[Start DATA PROVIDED]
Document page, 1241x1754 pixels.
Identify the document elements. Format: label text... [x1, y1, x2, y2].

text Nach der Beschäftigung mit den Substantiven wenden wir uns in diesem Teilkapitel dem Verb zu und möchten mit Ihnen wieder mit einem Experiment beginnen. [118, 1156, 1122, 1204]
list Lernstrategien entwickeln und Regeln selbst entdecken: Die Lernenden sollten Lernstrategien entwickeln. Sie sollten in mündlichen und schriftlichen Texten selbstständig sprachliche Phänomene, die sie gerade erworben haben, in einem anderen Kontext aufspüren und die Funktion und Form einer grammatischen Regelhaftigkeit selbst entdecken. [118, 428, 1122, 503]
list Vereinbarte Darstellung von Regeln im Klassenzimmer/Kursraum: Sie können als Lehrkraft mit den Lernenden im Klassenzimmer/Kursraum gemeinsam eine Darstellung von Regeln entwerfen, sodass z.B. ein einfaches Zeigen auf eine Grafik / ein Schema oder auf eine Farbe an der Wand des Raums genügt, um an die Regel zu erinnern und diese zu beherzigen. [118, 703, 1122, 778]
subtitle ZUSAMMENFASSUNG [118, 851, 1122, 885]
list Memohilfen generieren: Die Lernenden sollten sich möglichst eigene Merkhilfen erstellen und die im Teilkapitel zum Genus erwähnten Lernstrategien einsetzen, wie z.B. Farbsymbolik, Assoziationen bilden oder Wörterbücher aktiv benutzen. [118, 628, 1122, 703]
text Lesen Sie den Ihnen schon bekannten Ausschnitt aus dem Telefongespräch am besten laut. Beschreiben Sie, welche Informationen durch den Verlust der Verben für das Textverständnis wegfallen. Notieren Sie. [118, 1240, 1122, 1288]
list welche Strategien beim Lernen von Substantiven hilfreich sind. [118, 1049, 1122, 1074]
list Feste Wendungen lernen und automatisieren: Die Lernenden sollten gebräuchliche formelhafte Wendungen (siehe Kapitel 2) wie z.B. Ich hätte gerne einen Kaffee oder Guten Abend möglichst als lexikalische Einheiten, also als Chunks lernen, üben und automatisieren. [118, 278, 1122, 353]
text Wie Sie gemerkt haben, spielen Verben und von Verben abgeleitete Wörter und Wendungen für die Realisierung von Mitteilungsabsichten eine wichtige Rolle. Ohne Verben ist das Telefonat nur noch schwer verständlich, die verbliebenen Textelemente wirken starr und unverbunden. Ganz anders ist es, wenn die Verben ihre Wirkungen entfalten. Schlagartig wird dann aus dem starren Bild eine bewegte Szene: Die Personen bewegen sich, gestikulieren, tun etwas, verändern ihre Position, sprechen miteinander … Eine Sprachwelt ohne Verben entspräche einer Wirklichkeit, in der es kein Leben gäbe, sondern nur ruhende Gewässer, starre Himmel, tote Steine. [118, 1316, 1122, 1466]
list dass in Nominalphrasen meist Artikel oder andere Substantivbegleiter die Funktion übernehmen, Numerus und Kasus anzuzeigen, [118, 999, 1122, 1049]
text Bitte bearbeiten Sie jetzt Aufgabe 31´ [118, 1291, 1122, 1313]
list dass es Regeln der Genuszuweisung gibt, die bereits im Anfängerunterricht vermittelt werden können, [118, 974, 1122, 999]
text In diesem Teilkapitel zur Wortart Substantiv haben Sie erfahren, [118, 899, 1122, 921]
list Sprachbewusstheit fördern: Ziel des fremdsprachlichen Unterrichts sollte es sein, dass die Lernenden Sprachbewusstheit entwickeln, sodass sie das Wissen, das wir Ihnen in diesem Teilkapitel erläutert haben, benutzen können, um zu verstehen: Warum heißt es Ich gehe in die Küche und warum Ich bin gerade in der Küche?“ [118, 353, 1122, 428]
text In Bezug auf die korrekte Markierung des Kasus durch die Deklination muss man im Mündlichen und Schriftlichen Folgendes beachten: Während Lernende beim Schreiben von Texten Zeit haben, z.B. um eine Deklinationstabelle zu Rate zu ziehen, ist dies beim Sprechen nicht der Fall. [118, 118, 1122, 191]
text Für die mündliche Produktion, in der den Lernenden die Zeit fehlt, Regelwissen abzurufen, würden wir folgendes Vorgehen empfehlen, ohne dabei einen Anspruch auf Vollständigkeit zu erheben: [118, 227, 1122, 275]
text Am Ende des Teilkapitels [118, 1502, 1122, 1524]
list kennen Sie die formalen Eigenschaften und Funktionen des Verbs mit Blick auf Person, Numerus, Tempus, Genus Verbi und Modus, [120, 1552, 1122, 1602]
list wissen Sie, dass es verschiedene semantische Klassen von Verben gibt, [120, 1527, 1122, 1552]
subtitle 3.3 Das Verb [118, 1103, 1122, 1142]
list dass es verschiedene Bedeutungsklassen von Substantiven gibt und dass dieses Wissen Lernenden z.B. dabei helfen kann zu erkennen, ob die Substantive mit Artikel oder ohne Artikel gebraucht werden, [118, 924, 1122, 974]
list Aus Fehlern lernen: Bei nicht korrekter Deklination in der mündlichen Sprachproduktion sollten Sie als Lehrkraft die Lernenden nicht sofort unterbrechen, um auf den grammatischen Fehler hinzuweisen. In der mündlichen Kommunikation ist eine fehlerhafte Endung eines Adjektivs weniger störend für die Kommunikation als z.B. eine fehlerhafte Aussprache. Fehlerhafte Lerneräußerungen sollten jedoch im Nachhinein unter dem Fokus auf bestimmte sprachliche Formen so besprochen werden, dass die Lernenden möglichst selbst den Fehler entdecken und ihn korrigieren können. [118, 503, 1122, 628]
[End DATA PROVIDED]
-- REQUIRED TASK --
Reproduce the material above line by line, without changing a single character.

-- TASK RESULT --
Document page, 1241x1754 pixels.
Identify the document elements. Format: label text... [x1, y1, x2, y2].

text Nach der Beschäftigung mit den Substantiven wenden wir uns in diesem Teilkapitel dem Verb zu und möchten mit Ihnen wieder mit einem Experiment beginnen. [118, 1156, 1122, 1204]
list Lernstrategien entwickeln und Regeln selbst entdecken: Die Lernenden sollten Lernstrategien entwickeln. Sie sollten in mündlichen und schriftlichen Texten selbstständig sprachliche Phänomene, die sie gerade erworben haben, in einem anderen Kontext aufspüren und die Funktion und Form einer grammatischen Regelhaftigkeit selbst entdecken. [118, 428, 1122, 503]
list Vereinbarte Darstellung von Regeln im Klassenzimmer/Kursraum: Sie können als Lehrkraft mit den Lernenden im Klassenzimmer/Kursraum gemeinsam eine Darstellung von Regeln entwerfen, sodass z.B. ein einfaches Zeigen auf eine Grafik / ein Schema oder auf eine Farbe an der Wand des Raums genügt, um an die Regel zu erinnern und diese zu beherzigen. [118, 703, 1122, 778]
subtitle ZUSAMMENFASSUNG [118, 851, 1122, 885]
list Memohilfen generieren: Die Lernenden sollten sich möglichst eigene Merkhilfen erstellen und die im Teilkapitel zum Genus erwähnten Lernstrategien einsetzen, wie z.B. Farbsymbolik, Assoziationen bilden oder Wörterbücher aktiv benutzen. [118, 628, 1122, 703]
text Lesen Sie den Ihnen schon bekannten Ausschnitt aus dem Telefongespräch am besten laut. Beschreiben Sie, welche Informationen durch den Verlust der Verben für das Textverständnis wegfallen. Notieren Sie. [118, 1240, 1122, 1288]
list welche Strategien beim Lernen von Substantiven hilfreich sind. [118, 1049, 1122, 1074]
list Feste Wendungen lernen und automatisieren: Die Lernenden sollten gebräuchliche formelhafte Wendungen (siehe Kapitel 2) wie z.B. Ich hätte gerne einen Kaffee oder Guten Abend möglichst als lexikalische Einheiten, also als Chunks lernen, üben und automatisieren. [118, 278, 1122, 353]
text Wie Sie gemerkt haben, spielen Verben und von Verben abgeleitete Wörter und Wendungen für die Realisierung von Mitteilungsabsichten eine wichtige Rolle. Ohne Verben ist das Telefonat nur noch schwer verständlich, die verbliebenen Textelemente wirken starr und unverbunden. Ganz anders ist es, wenn die Verben ihre Wirkungen entfalten. Schlagartig wird dann aus dem starren Bild eine bewegte Szene: Die Personen bewegen sich, gestikulieren, tun etwas, verändern ihre Position, sprechen miteinander … Eine Sprachwelt ohne Verben entspräche einer Wirklichkeit, in der es kein Leben gäbe, sondern nur ruhende Gewässer, starre Himmel, tote Steine. [118, 1316, 1122, 1466]
list dass in Nominalphrasen meist Artikel oder andere Substantivbegleiter die Funktion übernehmen, Numerus und Kasus anzuzeigen, [118, 999, 1122, 1049]
text Bitte bearbeiten Sie jetzt Aufgabe 31´ [118, 1291, 1122, 1313]
list dass es Regeln der Genuszuweisung gibt, die bereits im Anfängerunterricht vermittelt werden können, [118, 974, 1122, 999]
text In diesem Teilkapitel zur Wortart Substantiv haben Sie erfahren, [118, 899, 1122, 921]
list Sprachbewusstheit fördern: Ziel des fremdsprachlichen Unterrichts sollte es sein, dass die Lernenden Sprachbewusstheit entwickeln, sodass sie das Wissen, das wir Ihnen in diesem Teilkapitel erläutert haben, benutzen können, um zu verstehen: Warum heißt es Ich gehe in die Küche und warum Ich bin gerade in der Küche?“ [118, 353, 1122, 428]
text In Bezug auf die korrekte Markierung des Kasus durch die Deklination muss man im Mündlichen und Schriftlichen Folgendes beachten: Während Lernende beim Schreiben von Texten Zeit haben, z.B. um eine Deklinationstabelle zu Rate zu ziehen, ist dies beim Sprechen nicht der Fall. [118, 118, 1122, 191]
text Für die mündliche Produktion, in der den Lernenden die Zeit fehlt, Regelwissen abzurufen, würden wir folgendes Vorgehen empfehlen, ohne dabei einen Anspruch auf Vollständigkeit zu erheben: [118, 227, 1122, 275]
text Am Ende des Teilkapitels [118, 1502, 1122, 1524]
list kennen Sie die formalen Eigenschaften und Funktionen des Verbs mit Blick auf Person, Numerus, Tempus, Genus Verbi und Modus, [120, 1552, 1122, 1602]
list wissen Sie, dass es verschiedene semantische Klassen von Verben gibt, [120, 1527, 1122, 1552]
subtitle 3.3 Das Verb [118, 1103, 1122, 1142]
list dass es verschiedene Bedeutungsklassen von Substantiven gibt und dass dieses Wissen Lernenden z.B. dabei helfen kann zu erkennen, ob die Substantive mit Artikel oder ohne Artikel gebraucht werden, [118, 924, 1122, 974]
list Aus Fehlern lernen: Bei nicht korrekter Deklination in der mündlichen Sprachproduktion sollten Sie als Lehrkraft die Lernenden nicht sofort unterbrechen, um auf den grammatischen Fehler hinzuweisen. In der mündlichen Kommunikation ist eine fehlerhafte Endung eines Adjektivs weniger störend für die Kommunikation als z.B. eine fehlerhafte Aussprache. Fehlerhafte Lerneräußerungen sollten jedoch im Nachhinein unter dem Fokus auf bestimmte sprachliche Formen so besprochen werden, dass die Lernenden möglichst selbst den Fehler entdecken und ihn korrigieren können. [118, 503, 1122, 628]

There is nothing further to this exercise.